The data is crucial to the high-tech stores' ability to charge customers for the items they want without employing a cashier. Amazon creates skeleton-like models based on people's size and shape, according to the lawsuit, which mirror the real movements customers make inside the store.

"[T]he Just Walk Out technology used to distinguish shoppers from one another is not biometric, and is used only to link a customer with their purchases during a single store visit," an Amazon spokesperson told Insider Saturday.

Amazon had failed to post signs at its New York stores addressing biometric data for over a year, putting them in place this week — after the New York Times reported their absence, according to the lawsuit. The new signs say no biometric data is being collected outside use of the palm scanner, according to the lawsuit.

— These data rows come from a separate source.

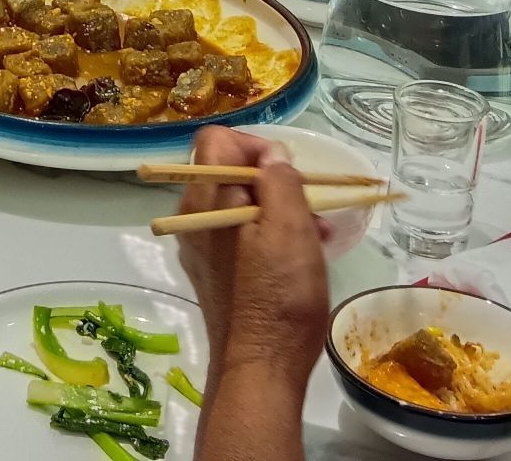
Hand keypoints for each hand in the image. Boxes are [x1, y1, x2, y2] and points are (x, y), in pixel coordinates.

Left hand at [175, 127, 332, 385]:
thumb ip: (279, 181)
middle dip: (275, 182)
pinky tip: (300, 257)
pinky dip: (269, 235)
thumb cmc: (279, 297)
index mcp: (204, 201)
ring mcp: (201, 247)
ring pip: (240, 205)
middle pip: (230, 172)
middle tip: (310, 207)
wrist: (260, 369)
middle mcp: (192, 218)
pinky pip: (239, 235)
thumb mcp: (291, 229)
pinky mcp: (214, 272)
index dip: (257, 145)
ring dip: (279, 211)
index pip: (218, 141)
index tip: (289, 172)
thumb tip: (272, 154)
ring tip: (318, 235)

"Only shoppers who choose to enroll in Amazon One and choose to be identified by hovering their palm over the Amazon One device have their palm-biometric data securely collected, and these individuals are provided the appropriate privacy disclosures during the enrollment process," the spokesperson said.

Amazon Go customers must use an app or credit card linked to their Amazon account, or the store's palm scanner, to enter the store. Shoppers then pick up the items they want to purchase, and Amazon tracks the items taken by customers before charging them automatically as they leave the store.

The lawsuit also claims the new signs at Amazon Go stores are designed with colors, style, and fonts that make them easier to ignore.

"We think that Amazon's conduct has gone from bad to worse," Roman-Friedman told Insider.